Saved data entries:

_____

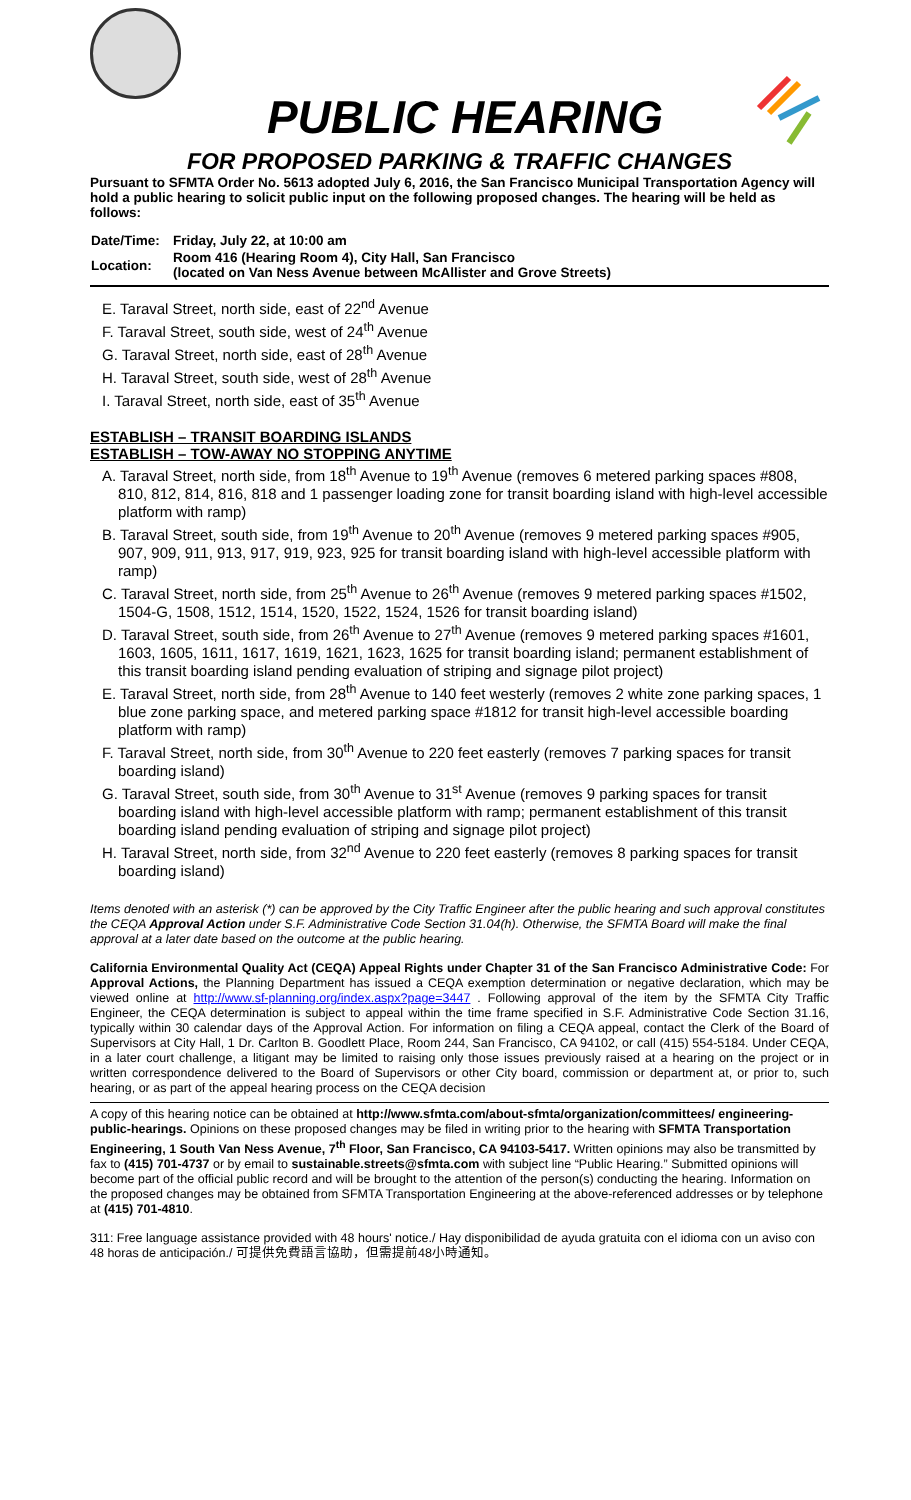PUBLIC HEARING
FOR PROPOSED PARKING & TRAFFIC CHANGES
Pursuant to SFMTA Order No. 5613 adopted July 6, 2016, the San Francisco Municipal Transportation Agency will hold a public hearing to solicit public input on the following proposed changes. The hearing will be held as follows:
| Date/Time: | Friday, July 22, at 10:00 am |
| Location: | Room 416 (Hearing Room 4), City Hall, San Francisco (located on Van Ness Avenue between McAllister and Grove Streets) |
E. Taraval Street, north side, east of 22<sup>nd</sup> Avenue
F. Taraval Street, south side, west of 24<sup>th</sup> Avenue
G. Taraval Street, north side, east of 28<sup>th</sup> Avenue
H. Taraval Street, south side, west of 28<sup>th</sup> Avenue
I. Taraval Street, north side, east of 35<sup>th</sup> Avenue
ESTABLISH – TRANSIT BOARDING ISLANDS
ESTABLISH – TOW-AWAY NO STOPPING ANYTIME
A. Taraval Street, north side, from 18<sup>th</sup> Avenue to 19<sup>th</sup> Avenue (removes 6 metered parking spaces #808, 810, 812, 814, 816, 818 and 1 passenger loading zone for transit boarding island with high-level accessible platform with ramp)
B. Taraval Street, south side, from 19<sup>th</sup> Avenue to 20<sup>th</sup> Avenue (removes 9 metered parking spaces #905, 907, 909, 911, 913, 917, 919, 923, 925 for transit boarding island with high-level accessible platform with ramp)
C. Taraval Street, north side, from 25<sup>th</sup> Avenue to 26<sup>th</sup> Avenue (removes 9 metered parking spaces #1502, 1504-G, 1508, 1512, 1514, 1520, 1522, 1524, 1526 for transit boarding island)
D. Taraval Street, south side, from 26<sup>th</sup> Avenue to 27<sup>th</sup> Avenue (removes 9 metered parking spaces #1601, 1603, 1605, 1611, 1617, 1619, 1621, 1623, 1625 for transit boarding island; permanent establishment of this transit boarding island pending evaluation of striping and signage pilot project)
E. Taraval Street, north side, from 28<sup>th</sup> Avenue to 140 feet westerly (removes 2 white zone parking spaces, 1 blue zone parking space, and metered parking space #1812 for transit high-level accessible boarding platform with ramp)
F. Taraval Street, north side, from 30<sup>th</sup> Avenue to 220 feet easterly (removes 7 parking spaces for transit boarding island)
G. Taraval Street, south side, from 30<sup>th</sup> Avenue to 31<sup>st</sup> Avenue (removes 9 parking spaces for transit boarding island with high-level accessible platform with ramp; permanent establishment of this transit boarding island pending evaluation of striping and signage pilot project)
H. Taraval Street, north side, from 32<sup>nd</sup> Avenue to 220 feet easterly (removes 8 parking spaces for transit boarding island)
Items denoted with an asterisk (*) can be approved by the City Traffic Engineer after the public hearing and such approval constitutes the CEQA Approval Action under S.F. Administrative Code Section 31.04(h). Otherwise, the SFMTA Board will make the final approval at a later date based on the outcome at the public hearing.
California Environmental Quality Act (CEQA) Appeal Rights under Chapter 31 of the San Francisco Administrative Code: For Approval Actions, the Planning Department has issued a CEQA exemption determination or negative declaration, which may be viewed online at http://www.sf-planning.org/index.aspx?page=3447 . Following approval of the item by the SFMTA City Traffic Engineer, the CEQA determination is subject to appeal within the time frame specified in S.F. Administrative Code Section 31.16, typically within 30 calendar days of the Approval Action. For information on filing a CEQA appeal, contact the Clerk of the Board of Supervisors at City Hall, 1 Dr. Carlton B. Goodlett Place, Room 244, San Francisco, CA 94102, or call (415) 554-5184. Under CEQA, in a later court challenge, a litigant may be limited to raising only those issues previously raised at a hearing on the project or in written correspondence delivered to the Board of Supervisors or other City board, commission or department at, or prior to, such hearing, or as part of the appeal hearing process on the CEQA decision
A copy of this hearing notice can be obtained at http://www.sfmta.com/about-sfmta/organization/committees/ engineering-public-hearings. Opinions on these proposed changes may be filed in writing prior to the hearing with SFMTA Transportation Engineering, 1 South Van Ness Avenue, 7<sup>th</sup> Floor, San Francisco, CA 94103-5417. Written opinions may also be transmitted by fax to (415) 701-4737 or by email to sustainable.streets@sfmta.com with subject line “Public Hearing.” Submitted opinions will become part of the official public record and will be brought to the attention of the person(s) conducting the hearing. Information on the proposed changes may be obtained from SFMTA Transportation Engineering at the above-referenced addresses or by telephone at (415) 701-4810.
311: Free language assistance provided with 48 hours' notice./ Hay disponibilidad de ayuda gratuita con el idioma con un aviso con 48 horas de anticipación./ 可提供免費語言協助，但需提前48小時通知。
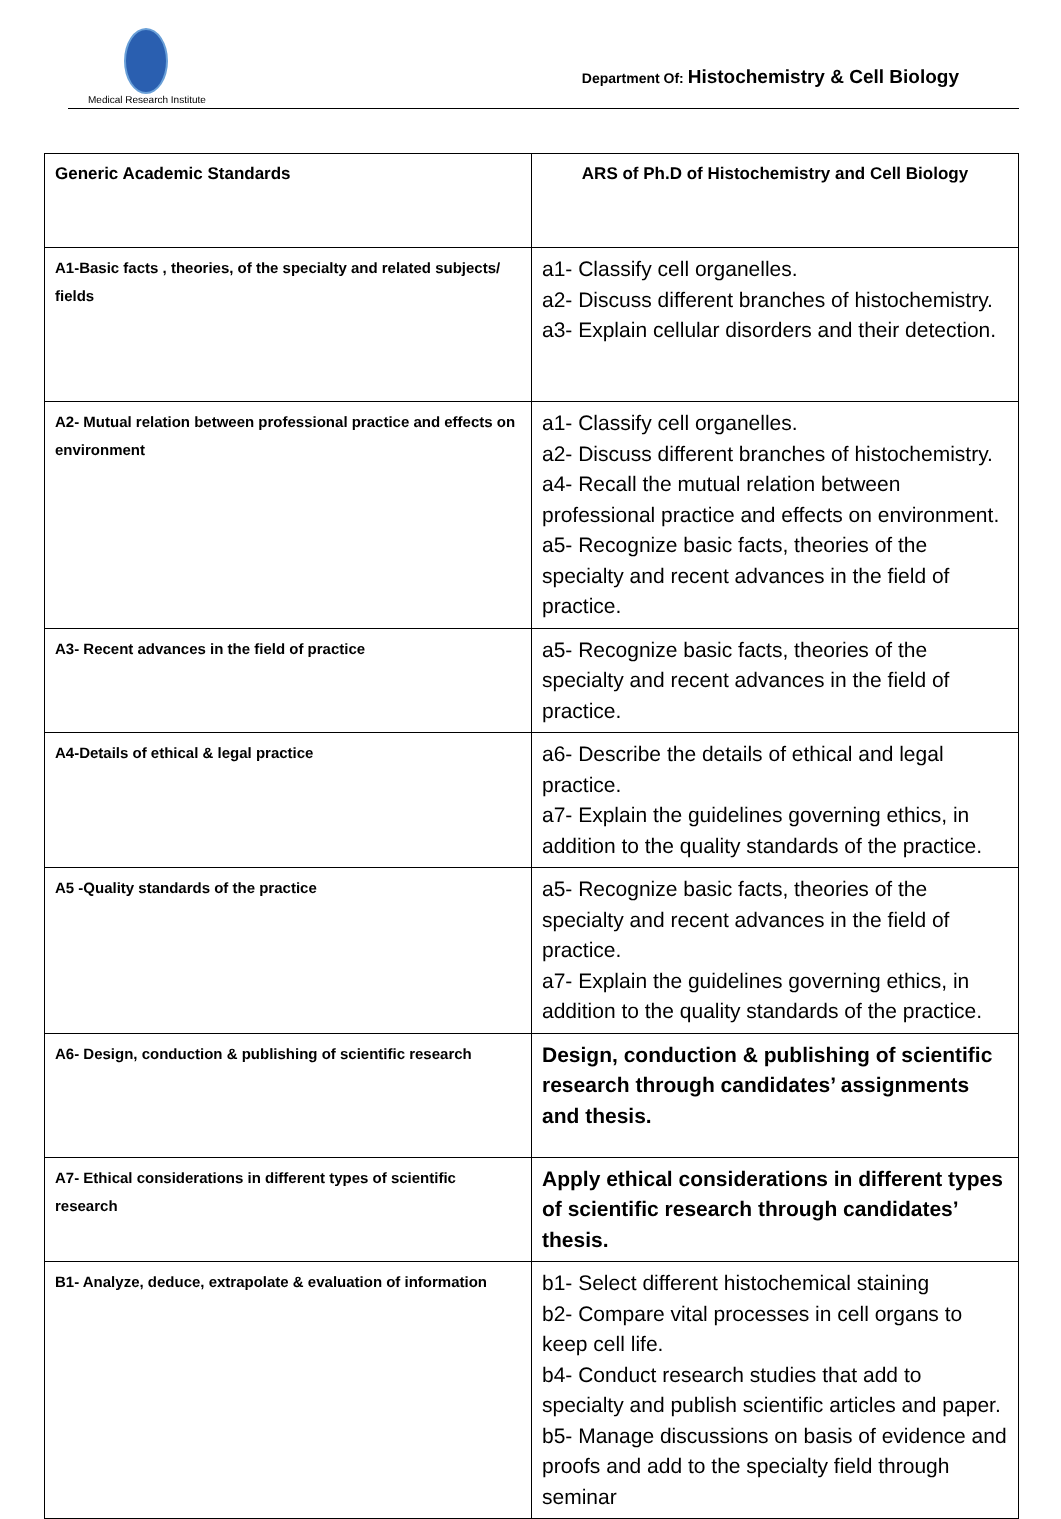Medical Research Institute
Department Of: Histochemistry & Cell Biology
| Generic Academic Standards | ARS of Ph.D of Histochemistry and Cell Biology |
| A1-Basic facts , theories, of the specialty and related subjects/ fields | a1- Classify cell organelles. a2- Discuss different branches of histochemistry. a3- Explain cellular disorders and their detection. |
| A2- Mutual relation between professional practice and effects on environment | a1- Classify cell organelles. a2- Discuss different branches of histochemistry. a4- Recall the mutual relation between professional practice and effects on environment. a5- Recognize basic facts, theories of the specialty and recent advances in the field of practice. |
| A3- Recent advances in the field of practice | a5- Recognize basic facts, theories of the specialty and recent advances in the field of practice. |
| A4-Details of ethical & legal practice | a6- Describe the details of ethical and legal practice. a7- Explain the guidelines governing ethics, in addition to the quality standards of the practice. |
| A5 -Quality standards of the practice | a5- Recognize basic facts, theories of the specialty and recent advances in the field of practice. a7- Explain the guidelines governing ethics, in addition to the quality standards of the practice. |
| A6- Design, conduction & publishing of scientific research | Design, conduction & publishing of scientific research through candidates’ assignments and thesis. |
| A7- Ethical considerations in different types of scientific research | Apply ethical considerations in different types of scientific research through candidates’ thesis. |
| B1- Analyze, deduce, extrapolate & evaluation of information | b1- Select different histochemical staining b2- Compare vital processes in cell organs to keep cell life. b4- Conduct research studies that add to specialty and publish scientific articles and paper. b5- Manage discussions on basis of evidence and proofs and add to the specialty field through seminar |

_____

After dropping the pictures, reproduce exactly the lines from the first line of the entries through the line containing "FOR PROPOSED PARKING & TRAFFIC CHANGES", both included.

PUBLIC HEARING
FOR PROPOSED PARKING & TRAFFIC CHANGES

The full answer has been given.